Work

  • We had an incident to do with emails not being sent out this week, and in the process of fixing that we noticed that email subscriptions weren’t being validated00For example, you could sign up to email alerts for the Ministry of Magic, despite no such organisation existing (I promise).

    , so there were a bunch of junk subscription filters. These were mostly created by bots (we think), so they hadn’t actually signed up - just hit the page which created the filter in the database. So I paired with an apprentice developer to write a rake task to clear out filters with no subscribers.

  • We ran a short A/B test for Elasticsearch 6, and it looked slightly worse than Elasticsearch 5 in terms of how many times people refined their search and which position result they clicked. So we switched it off, and then I switched it back on again on Friday with a lower proportion of traffic going to ES6. We’re going to leave it for a week this time and see what it looks like.

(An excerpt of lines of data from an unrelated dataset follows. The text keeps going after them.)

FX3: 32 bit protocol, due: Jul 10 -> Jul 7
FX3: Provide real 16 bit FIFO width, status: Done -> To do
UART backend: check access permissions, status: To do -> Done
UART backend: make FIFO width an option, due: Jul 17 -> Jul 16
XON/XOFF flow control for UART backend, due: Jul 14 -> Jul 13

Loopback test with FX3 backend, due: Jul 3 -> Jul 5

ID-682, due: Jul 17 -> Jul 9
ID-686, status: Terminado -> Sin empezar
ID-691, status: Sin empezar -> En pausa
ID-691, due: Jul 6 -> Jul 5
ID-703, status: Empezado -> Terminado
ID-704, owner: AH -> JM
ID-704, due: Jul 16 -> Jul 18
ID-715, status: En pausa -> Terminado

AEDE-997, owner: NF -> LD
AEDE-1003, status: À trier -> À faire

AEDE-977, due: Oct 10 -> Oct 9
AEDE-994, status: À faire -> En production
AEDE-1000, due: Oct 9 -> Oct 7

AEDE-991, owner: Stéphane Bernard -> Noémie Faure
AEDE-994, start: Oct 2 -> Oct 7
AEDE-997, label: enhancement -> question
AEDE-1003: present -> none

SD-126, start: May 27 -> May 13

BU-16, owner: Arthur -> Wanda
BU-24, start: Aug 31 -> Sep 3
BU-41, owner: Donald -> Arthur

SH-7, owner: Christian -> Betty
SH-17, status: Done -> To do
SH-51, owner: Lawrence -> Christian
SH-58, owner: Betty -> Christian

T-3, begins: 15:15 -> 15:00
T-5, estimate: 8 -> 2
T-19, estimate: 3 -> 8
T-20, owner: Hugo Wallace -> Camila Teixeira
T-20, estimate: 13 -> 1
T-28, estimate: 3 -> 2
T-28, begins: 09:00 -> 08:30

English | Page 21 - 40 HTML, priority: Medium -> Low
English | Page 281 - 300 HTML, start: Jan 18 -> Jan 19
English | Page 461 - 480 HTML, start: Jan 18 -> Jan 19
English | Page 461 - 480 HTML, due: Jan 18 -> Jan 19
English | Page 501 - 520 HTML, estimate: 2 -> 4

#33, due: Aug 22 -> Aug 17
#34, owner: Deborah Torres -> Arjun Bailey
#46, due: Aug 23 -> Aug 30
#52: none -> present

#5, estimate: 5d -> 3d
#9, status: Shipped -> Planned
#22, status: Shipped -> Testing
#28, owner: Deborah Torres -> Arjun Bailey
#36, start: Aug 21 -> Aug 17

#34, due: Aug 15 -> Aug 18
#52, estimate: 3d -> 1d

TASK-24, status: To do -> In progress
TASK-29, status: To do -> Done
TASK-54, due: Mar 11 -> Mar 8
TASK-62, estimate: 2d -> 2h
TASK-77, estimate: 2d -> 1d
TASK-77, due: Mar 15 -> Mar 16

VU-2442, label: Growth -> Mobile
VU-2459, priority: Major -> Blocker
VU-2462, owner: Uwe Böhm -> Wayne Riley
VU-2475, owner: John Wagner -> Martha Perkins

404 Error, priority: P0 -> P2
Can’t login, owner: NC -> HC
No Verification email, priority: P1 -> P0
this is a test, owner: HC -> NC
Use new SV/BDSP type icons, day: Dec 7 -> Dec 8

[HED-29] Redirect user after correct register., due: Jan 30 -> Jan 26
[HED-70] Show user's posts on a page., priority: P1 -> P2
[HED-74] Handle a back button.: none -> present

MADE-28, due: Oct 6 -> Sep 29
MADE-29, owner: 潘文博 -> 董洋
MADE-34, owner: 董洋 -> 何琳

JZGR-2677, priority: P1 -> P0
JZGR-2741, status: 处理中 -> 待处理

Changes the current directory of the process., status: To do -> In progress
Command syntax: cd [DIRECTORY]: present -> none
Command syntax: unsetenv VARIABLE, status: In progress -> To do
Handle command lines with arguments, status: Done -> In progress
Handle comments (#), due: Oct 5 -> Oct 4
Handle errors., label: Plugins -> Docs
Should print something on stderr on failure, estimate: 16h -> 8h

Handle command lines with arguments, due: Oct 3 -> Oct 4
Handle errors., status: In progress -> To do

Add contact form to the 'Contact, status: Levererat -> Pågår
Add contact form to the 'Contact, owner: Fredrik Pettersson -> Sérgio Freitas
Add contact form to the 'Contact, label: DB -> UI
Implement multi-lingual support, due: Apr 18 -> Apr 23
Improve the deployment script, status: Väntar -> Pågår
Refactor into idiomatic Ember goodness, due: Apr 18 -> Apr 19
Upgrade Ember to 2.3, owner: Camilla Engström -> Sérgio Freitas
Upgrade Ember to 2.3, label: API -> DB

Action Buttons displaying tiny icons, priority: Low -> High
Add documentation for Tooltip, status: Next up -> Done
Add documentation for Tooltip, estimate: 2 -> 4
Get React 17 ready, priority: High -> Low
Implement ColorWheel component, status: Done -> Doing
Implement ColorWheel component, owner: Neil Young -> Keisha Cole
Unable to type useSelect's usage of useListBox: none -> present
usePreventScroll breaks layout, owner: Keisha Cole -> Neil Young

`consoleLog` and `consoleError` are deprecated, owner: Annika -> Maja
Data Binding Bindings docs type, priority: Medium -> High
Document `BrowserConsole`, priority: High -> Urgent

  • The search synonym for “Brexit” and “EU Exit” is going to be removed. Regular content is being updated to use “Brexit” (because that’s what everyone says), so “EU Exit” will only remain in places like official titles of publications and legislation. Those feel like distinct enough use-cases that the synonym will be dropped. Unfortunately changing synonyms requires reindexing all the content, which prevents updates from getting into search while that runs. So actually deploying the change has been delayed until next week, as there’s been a lot of publishing activity over the past week (for some reason).

  • I started thinking about how to load production data into govuk-docker, like we can with the development VM (which govuk-docker is supposed to be obsoleting). I’ve now got a script which works for Elasticsearch, but it requires some changes to govuk-docker I’ll need to put up for review.

    Developing this lead to me discovering an interesting problem where copying 15GB from the host (OSX) to the container would reliably hang after 6.4GB if I used docker cp. But when I instead mounted the host directory into the container as a volume, and used cp inside the container, it worked flawlessly. docker cp is definitely doing something weird.

Miscellaneous

  • I’ve been thinking of switching away from gmail to some other email provider, and ProtonMail seems a good candidate. I’ll probably write up a memo about how it went afterwards.

  • I’ve decided to start making offline copies of blog posts and other online content I like, due to my older bookmarks having a tendency to 404. My current approach is to copy all the text out of the page and add formatting back with Markdown. I’m also storing a small amount of metadata for each page: title, original URL, original publication date, modification date (if given), and archive date. I’m manually adding the Markdown in at the moment, which works well enough for very wordy articles without much formatting or linking, but wouldn’t really work for content where that’s not the case. I’ll need to think about how to handle that.